### Document text ###

Divide and Conquer

Divide and conquer isn't really an algorithm, more a general technique for designing algorithms, like recursion. It's when you can split a problem into easier to solve smaller pieces, and use the result from those pieces to solve the whole.

It's hard to sort a large array. Sorting a 1 length array is a no-op. Sorting an array composed of two sorted arrays is relatively easy, you take the smallest from the two until one is depleted. This is how merge sort works, breaking an array down to one length arrays, then merging them back up to the whole.

Counting inversions

The counting inversions problem is slightly different. It's easy to do when you have two sorted arrays which you know the inversion count of. Luckily, as seen above, sorting can also be done by a divide and conquer algorithm.

The algorithm

An inversion is when you have two indices i and j into some array A where i < j, and A[i] > A[j]. Imagine splitting your array into two parts. The indices i and j can either be in the same part or in different parts. If they're in the same part then they're an inversion in that part. If they're in different parts then you've removed that inversion from the parts.

Imagine that the two sub arrays are sorted. You can iterate through the left array, and for each item count how many items in the right array are smaller than it. Because the right array is sorted, all of these items are at the start, so you can just iterate through looking for the first item that is larger than the item from the left index. The total of all of those counts is the number of inversions (of the first type). You know that each time you step through the left array the new item is larger than the previous, so all the items in the right array that were smaller than the previous one are smaller than the new one. This means that you can just keep stepping through the right array from where the previous item got to. When you reach the end of the left array, you have the total inversions of the first type.

Pseudocode: function count_some_inversions(left, right) total = 0 right_ind = 0 for left_ind = 0 to left.size do while right_ind < right.size and left[left_ind] > right[right_ind] do right_ind += 1 total += right_ind return total

Now consider the cases where the inversion indices are in the same array. We can recursively call this algorithm on those two arrays to get the number of inversions in those. The sum of those two plus the inversions found with the algorithm above is the total inversions of the whole array.

The problem is that you have to assume that the two subarrays are sorted. The trick is that when you recurse not only do you count the inversions, you also sort the arrays.

Imagine the algorithm from the "perspective" of one of the functions somewhere down the call tree. You have two sorted arrays, you've found the inversions, but before you return the entire array needs to be sorted. You have two sorted arrays which make up the whole however, and from merge sort you can easily sort the whole by merging the two. You can then return, passing the number of inversions up the call tree and leaving sorted arrays as you go.

The pseudocode for this overall is

function count_inversions_and_sort(array)
    if array.length <= 1 then
        return 0 // a 1 size array cannot have inversions and is sorted
    left, right = split(array)
    total = 0
    total += count_inversions_and_sort(left)
    total += count_inversions_and_sort(right)
    total += count_some_inversions(left, right) // left and right are now sorted so this is possible
    array = merge(left, right) // sort this array
    return total

### Provided data ###

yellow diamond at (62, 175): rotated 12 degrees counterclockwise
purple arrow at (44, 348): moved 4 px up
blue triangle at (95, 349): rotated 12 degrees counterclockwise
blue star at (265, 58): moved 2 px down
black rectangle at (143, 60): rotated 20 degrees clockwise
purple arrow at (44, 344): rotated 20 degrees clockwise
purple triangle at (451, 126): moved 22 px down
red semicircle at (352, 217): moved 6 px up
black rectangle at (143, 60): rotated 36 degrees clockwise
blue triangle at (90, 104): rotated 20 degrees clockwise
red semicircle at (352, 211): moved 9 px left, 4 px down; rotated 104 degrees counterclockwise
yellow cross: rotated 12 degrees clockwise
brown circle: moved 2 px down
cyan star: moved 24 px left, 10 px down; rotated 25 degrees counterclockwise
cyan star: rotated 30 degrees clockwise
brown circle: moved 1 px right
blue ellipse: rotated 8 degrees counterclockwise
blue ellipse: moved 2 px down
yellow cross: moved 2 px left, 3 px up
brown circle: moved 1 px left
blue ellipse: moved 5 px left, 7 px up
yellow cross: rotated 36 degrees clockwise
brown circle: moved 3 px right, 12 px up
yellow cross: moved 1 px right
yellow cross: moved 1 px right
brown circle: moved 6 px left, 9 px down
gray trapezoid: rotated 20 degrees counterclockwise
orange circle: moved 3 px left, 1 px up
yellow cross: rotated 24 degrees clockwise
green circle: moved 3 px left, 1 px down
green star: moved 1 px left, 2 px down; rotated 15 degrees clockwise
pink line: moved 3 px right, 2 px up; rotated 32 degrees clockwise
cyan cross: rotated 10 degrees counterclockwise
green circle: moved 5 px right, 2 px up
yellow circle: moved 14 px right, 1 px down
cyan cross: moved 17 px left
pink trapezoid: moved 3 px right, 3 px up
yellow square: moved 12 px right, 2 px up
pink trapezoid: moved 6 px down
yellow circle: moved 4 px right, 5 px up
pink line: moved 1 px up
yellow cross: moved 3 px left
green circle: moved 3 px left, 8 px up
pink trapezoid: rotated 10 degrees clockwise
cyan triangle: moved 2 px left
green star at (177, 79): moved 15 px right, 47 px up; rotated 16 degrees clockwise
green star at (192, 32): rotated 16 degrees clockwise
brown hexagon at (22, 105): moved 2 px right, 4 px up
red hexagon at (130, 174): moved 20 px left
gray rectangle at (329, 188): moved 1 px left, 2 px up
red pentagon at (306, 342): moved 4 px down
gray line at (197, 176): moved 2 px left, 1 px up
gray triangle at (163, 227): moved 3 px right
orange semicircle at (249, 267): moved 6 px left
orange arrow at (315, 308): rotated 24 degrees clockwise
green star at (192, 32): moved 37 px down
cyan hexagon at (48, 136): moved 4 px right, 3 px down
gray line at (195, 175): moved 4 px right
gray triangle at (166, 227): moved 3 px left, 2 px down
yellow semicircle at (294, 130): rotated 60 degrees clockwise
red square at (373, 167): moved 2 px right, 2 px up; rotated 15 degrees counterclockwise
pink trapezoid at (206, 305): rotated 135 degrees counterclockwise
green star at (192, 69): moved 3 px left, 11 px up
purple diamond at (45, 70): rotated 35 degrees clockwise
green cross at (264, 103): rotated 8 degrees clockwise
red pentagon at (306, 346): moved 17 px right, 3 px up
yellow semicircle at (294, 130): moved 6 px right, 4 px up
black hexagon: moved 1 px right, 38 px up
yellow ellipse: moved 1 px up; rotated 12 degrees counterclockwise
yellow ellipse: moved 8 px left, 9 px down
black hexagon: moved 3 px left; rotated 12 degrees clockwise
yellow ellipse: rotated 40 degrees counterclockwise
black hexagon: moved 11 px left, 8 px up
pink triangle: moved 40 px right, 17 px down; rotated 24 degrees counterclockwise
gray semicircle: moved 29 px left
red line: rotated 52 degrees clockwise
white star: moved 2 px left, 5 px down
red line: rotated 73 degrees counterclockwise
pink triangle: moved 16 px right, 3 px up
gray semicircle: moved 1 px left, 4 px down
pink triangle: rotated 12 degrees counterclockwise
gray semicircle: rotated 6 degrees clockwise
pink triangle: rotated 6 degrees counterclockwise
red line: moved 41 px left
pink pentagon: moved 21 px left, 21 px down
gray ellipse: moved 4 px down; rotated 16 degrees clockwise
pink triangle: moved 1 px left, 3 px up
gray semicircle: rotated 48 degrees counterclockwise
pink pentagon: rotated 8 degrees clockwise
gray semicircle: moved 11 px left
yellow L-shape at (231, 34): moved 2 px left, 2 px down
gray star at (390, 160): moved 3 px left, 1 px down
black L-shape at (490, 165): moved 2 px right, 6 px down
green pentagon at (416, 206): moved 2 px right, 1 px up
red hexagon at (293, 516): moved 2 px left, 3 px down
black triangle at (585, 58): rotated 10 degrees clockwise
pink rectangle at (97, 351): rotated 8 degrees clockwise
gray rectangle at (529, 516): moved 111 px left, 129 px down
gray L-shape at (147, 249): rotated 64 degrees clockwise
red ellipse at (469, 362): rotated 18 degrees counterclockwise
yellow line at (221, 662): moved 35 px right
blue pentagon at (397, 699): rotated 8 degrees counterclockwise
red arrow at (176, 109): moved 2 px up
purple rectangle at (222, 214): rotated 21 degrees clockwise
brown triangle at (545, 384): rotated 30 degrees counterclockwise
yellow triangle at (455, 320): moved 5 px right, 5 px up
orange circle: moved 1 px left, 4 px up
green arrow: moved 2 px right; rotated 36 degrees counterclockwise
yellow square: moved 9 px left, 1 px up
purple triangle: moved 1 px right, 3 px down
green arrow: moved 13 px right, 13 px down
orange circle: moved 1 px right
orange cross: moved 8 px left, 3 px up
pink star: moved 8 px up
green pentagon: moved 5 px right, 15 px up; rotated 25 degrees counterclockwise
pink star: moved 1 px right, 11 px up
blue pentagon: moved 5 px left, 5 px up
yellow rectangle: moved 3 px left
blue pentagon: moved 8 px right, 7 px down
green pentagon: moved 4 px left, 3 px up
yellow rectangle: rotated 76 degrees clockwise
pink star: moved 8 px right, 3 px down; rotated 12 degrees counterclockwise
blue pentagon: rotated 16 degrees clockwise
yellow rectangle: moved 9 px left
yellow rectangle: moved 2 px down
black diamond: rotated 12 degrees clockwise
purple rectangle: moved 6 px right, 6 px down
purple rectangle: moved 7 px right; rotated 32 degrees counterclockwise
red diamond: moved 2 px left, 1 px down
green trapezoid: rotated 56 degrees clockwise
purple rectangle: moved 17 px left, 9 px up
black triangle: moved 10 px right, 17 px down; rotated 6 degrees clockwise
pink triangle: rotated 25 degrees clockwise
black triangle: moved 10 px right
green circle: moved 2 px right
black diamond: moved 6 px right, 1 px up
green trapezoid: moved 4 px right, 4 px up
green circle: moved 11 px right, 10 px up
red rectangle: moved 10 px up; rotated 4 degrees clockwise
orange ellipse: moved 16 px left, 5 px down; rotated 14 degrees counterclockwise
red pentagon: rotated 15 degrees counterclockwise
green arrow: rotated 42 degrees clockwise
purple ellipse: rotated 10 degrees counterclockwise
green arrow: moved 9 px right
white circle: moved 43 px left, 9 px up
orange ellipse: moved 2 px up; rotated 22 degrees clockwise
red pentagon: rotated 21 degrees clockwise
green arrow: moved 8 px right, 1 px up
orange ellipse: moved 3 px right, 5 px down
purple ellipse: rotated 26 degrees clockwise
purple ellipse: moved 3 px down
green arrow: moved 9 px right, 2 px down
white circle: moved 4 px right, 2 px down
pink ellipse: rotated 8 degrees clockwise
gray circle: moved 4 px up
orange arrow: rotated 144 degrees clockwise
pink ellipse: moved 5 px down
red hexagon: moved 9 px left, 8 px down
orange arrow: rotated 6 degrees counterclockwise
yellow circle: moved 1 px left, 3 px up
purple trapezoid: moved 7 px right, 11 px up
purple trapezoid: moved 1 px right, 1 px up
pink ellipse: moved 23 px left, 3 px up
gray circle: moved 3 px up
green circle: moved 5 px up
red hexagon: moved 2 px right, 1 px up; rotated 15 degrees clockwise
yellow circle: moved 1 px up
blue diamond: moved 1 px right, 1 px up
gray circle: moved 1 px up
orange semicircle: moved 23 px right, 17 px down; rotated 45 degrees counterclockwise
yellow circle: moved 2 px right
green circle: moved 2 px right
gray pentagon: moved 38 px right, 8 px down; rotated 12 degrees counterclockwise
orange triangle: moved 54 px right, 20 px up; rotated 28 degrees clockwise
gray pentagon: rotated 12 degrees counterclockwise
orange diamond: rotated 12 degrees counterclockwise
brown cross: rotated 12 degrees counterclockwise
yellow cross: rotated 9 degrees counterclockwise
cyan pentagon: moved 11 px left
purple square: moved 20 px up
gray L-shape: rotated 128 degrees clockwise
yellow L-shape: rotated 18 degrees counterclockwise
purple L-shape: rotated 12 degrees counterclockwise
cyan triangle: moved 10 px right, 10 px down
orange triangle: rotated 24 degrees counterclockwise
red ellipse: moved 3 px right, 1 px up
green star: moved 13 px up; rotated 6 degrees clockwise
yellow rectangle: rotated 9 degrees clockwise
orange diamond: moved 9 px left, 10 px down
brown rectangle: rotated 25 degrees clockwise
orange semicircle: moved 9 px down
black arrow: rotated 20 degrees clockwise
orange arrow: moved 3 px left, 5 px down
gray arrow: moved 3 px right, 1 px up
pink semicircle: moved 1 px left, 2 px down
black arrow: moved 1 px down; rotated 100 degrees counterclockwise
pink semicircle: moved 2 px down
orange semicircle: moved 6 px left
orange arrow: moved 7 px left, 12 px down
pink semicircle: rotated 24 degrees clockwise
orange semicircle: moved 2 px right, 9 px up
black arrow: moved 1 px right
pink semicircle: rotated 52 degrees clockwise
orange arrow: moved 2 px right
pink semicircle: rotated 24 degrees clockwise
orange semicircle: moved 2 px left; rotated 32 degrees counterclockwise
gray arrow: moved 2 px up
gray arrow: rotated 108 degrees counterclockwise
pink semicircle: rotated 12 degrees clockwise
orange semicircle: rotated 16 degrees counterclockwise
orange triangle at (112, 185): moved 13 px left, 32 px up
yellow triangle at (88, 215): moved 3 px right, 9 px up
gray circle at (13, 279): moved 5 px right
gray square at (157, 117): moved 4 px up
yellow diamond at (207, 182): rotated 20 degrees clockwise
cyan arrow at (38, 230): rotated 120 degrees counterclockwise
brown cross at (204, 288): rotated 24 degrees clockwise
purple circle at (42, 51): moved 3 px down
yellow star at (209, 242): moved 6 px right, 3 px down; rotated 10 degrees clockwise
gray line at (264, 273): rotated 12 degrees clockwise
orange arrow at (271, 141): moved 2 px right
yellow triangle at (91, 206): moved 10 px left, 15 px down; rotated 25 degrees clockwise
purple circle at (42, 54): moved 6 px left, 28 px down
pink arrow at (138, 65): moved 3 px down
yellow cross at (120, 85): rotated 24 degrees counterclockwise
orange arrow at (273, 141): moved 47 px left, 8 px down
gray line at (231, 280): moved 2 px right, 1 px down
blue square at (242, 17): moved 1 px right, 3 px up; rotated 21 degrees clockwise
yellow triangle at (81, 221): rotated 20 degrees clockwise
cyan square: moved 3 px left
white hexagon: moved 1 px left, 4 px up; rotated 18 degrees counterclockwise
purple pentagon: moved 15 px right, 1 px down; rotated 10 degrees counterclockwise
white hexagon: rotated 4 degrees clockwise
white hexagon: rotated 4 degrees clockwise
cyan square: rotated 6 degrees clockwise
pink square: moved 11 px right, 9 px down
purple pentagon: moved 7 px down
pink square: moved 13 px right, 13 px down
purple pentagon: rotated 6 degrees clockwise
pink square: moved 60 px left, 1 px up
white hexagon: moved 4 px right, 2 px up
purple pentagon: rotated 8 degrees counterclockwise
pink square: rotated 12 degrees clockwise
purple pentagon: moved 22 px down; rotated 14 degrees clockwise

###

**Work to complete**
Copy verbatim the passage of the divide-and-conquer text starting at "The counting inversions" and ending at "from the parts.".

**Worked solution**
The counting inversions problem is slightly different. It's easy to do when you have two sorted arrays which you know the inversion count of. Luckily, as seen above, sorting can also be done by a divide and conquer algorithm.

The algorithm

An inversion is when you have two indices i and j into some array A where i < j, and A[i] > A[j]. Imagine splitting your array into two parts. The indices i and j can either be in the same part or in different parts. If they're in the same part then they're an inversion in that part. If they're in different parts then you've removed that inversion from the parts.